Now we model each constraint listed above. The first constraint states that guest A and B must be next to each other. If we take guests 11 and 12 this would look like the following:

(assert (= table_11 table_12))
(assert (= side_11 side_12))
(assert (or (= pos_11 (+ pos_12 1) (= pos_12 (+ pos_11 1)))))

I.e. Same table, same side but their positions are offset by 1 or -1.
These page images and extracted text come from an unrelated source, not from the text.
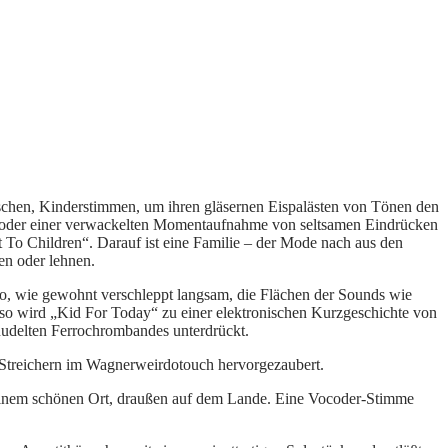
schen, Kinderstimmen, um ihren gläsernen Eispalästen von Tönen den
aft oder einer verwackelten Momentaufnahme von seltsamen Eindrücken
 To Children“. Darauf ist eine Familie – der Mode nach aus den
en oder lehnen.
o, wie gewohnt verschleppt langsam, die Flächen der Sounds wie
so wird „Kid For Today“ zu einer elektronischen Kurzgeschichte von
udelten Ferrochrombandes unterdrückt.
 Streichern im Wagnerweirdotouch hervorgezaubert.
n einem schönen Ort, draußen auf dem Lande. Eine Vocoder-Stimme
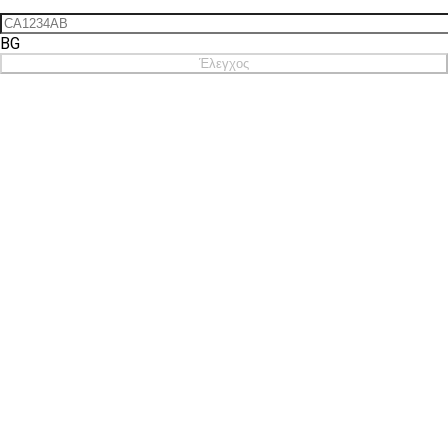
BG
Έλεγχος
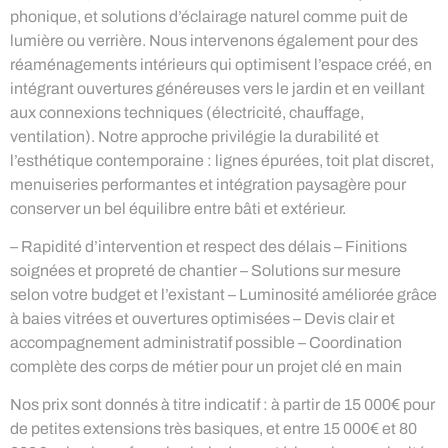
phonique, et solutions d’éclairage naturel comme puit de
lumière ou verrière. Nous intervenons également pour des
réaménagements intérieurs qui optimisent l’espace créé, en
intégrant ouvertures généreuses vers le jardin et en veillant
aux connexions techniques (électricité, chauffage,
ventilation). Notre approche privilégie la durabilité et
l’esthétique contemporaine : lignes épurées, toit plat discret,
menuiseries performantes et intégration paysagère pour
conserver un bel équilibre entre bâti et extérieur.
– Rapidité d’intervention et respect des délais – Finitions
soignées et propreté de chantier – Solutions sur mesure
selon votre budget et l’existant – Luminosité améliorée grâce
à baies vitrées et ouvertures optimisées – Devis clair et
accompagnement administratif possible – Coordination
complète des corps de métier pour un projet clé en main
Nos prix sont donnés à titre indicatif : à partir de 15 000€ pour
de petites extensions très basiques, et entre 15 000€ et 80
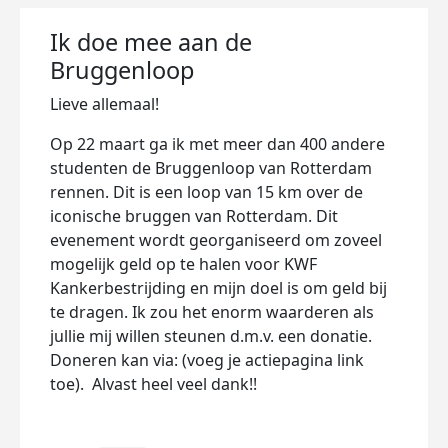
Ik doe mee aan de
Bruggenloop
Lieve allemaal!
Op 22 maart ga ik met meer dan 400 andere
studenten de Bruggenloop van Rotterdam
rennen. Dit is een loop van 15 km over de
iconische bruggen van Rotterdam. Dit
evenement wordt georganiseerd om zoveel
mogelijk geld op te halen voor KWF
Kankerbestrijding en mijn doel is om geld bij
te dragen. Ik zou het enorm waarderen als
jullie mij willen steunen d.m.v. een donatie.
Doneren kan via: (voeg je actiepagina link
toe).
Alvast heel veel dank!!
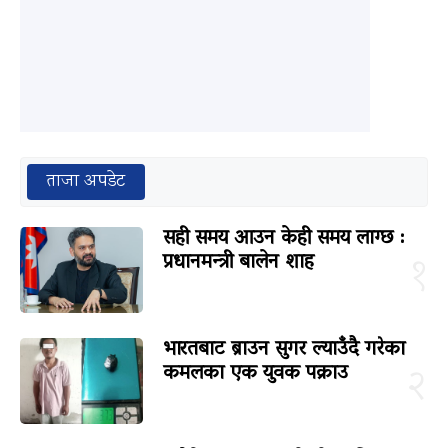
ताजा अपडेट
सही समय आउन केही समय लाग्छ :
प्रधानमन्त्री बालेन शाह
१
भारतबाट ब्राउन सुगर ल्याउँदै गरेका
कमलका एक युवक पक्राउ
२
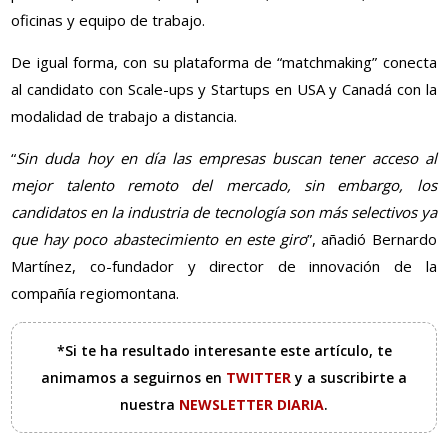
oficinas y equipo de trabajo.
De igual forma, con su plataforma de “matchmaking” conecta
al candidato con Scale-ups y Startups en USA y Canadá con la
modalidad de trabajo a distancia.
“
Sin duda hoy en día las empresas buscan tener acceso al
mejor talento remoto del mercado, sin embargo, los
candidatos en la industria de tecnología son más selectivos ya
que hay poco abastecimiento en este giro
”, añadió Bernardo
Martínez, co-fundador y director de innovación de la
compañía regiomontana.
*Si te ha resultado interesante este artículo, te
animamos a seguirnos en
TWITTER
y a suscribirte a
nuestra
NEWSLETTER DIARIA
.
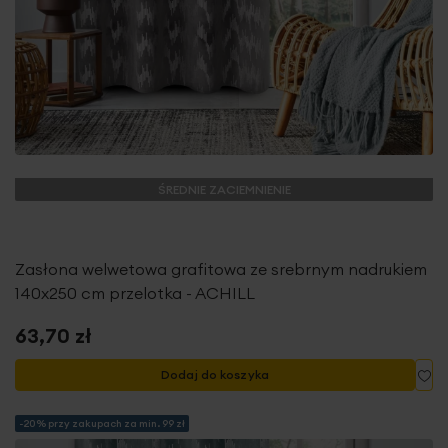
ŚREDNIE ZACIEMNIENIE
Zasłona welwetowa grafitowa ze srebrnym nadrukiem
140x250 cm przelotka - ACHILL
63,70 zł
Do
Dodaj do koszyka
-20% przy zakupach za min. 99 zł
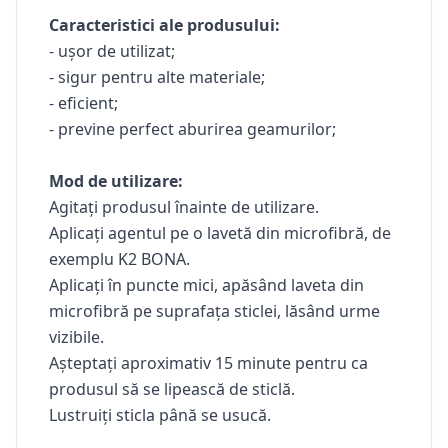
Caracteristici ale produsului:
- ușor de utilizat;
- sigur pentru alte materiale;
- eficient;
- previne perfect aburirea geamurilor;
Mod de utilizare:
Agitați produsul înainte de utilizare.
Aplicați agentul pe o lavetă din microfibră, de
exemplu K2 BONA.
Aplicați în puncte mici, apăsând laveta din
microfibră pe suprafața sticlei, lăsând urme
vizibile.
Așteptați aproximativ 15 minute pentru ca
produsul să se lipească de sticlă.
Lustruiți sticla până se usucă.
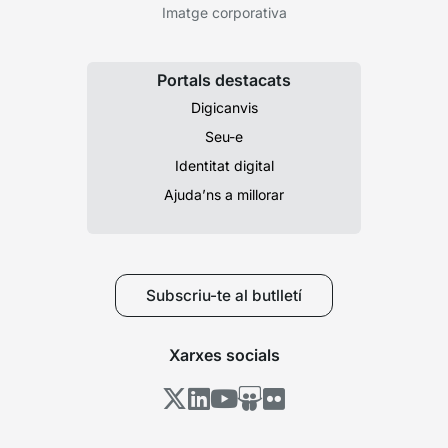
Imatge corporativa
Portals destacats
Digicanvis
Seu-e
Identitat digital
Ajuda’ns a millorar
Subscriu-te al butlletí
Xarxes socials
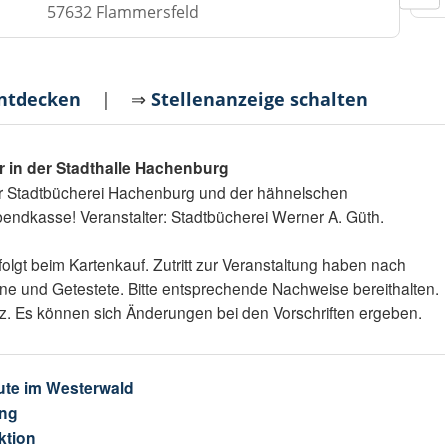
57632 Flammersfeld
entdecken
| ⇒
Stellenanzeige schalten
hr in der Stadthalle Hachenburg
 der Stadtbücherei Hachenburg und der hähnelschen
endkasse! Veranstalter: Stadtbücherei Werner A. Güth.
olgt beim Kartenkauf. Zutritt zur Veranstaltung haben nach
e und Getestete. Bitte entsprechende Nachweise bereithalten.
tz. Es können sich Änderungen bei den Vorschriften ergeben.
ute im Westerwald
ng
ktion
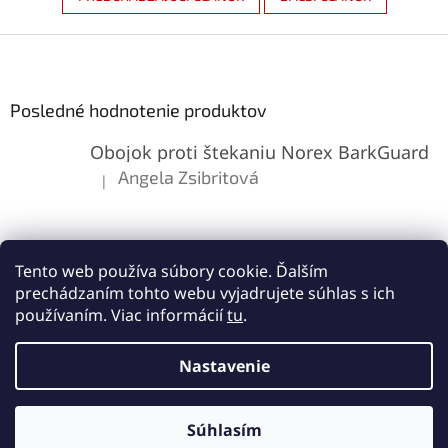
Z
á
p
ä
Posledné hodnotenie produktov
t
Obojok proti štekaniu Norex BarkGuard
i
e
Angela Zsibritová
|
Hodnotenie produktu je 5 z 5 hviezdičiek.
Tento web používa súbory cookie. Ďalším
prechádzaním tohto webu vyjadrujete súhlas s ich
používaním. Viac informácií
tu
.
Vytvoril Shoptet
Nastavenie
Copyright 2026
Lemes.sk
. Všetky práva vyhradené.
Upraviť
Súhlasím
nastavenie cookies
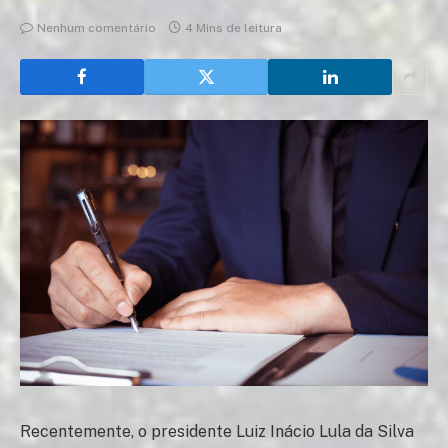
Nenhum comentário
4 Mins de leitura
Recentemente, o presidente Luiz Inácio Lula da Silva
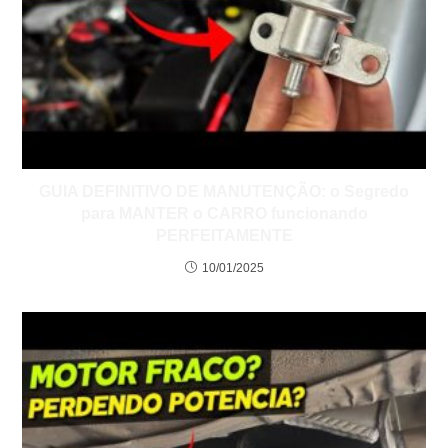
GUIA DEFINITIVO DE MANUTENÇÃO: o Segredo
para MANTER o CARRO funcionando
PERFEITAMENTE
10/01/2025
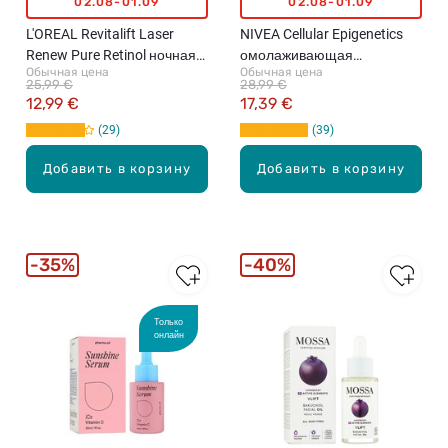
02.08-01.09
02.08-01.09
L'OREAL Revitalift Laser
NIVEA Cellular Epigenetics
Renew Pure Retinol ночная
омолаживающая
Обычная цена
Обычная цена
сыворотка для лица, 30мл
сыворотка с Epicelline, 30мл
25,99 €
28,99 €
12,99 €
17,39 €
29
39
Добавить в корзину
Добавить в корзину
35%
40%
Только
онлайн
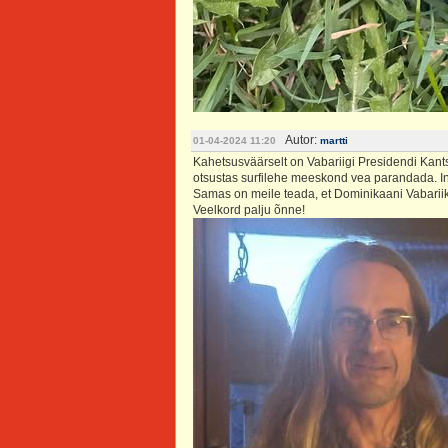
Autor:
01-04-2024 11:20
martti
Kahetsusväärselt on Vabariigi Presidendi Kan
otsustas surfilehe meeskond vea parandada. I
Samas on meile teada, et Dominikaani Vabariik 
Veelkord palju õnne!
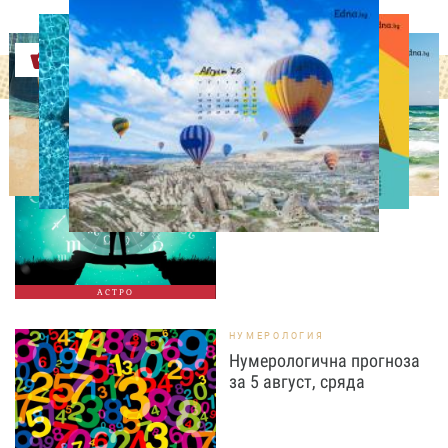
Оферти
АСТРОЛОГИЯ
Дневен хороскоп за 5
август, сряда
АСТРО
НУМЕРОЛОГИЯ
Нумерологична прогноза
за 5 август, сряда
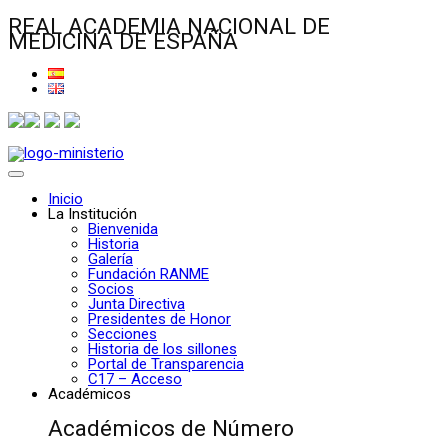
REAL ACADEMIA NACIONAL DE
MEDICINA DE ESPAÑA
Inicio
La Institución
Bienvenida
Historia
Galería
Fundación RANME
Socios
Junta Directiva
Presidentes de Honor
Secciones
Historia de los sillones
Portal de Transparencia
C17 – Acceso
Académicos
Académicos de Número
The next constraint allows the guest to not only sit next to someone but as an alternative they can be opposite each other. To do this we assign the above constraint to same_side_const and define a new constraint assign it to opposite_const and in order to satisfy either of them we say. (assert (or same_side_const opposite_const)). Here's the definition of opposite_const:

(assert (= table_11 table_12))
(assert (distinct side_11 side_12))
(assert (= pos_11 pos_12))

I.e. Same table, different sides but same position.

For the 3rd constraint we merge constraint 1 and 2 together. B needs to have a different side to A and the position needs to be offset by 1 or -1.

Using the tool above to define the graph constraints I could then export the constraints to be passed into a script that generates the smt file for z3. It then provided a solution that I could import into the same tool to see a visual representation of how it would seat all the guests. You can see that below:

As you'll notice from the colour of each line, all the constraints are satisfied.²

Results

So after 5 hours was this seating chart useful? Not really...

The guests that are on the edge of each of the clusters weren't really people we wanted to sit together. However the arrangement within each cluster was great.

Was this fun? Totally!

I'm not going to do this again, because I'm not going to be married again, but in the event that I have to create a seating chart for 100 people in the future there are certain things that might provide a better outcome.

Perhaps it would be better to rely on more flexible constraints, as an example instead of saying A and B need to be in close vicinity I would instead say A should sit next to at least B, C or D. Giving more flexibility to who A can be sat next to.

After presenting this analysis to my future wife she showed me how she had laid out the tables. You can see this below.

Since the constraints are already linking the guests, I was able to spot some improvements to the chart and get some value from this effort.

There was another improvement to the modelling I could have made when looking at the final chart.

If we wanted A to sit next to C and A was in a couple with B. I had not considered that it was probably fine for B to sit next to C instead of A. If C would get on with A there's a chance they would also get on with their partner B. So I could have relaxed this constraint and had C sit next to either A or B.

Creating a seating chart is not a recurring problem of mine, so sadly there's no need for me to refine this solution further.

Guests forgetting to tell me that they're coming has also caused me to pull some hair out, as with most math, when it attempts to model the real world.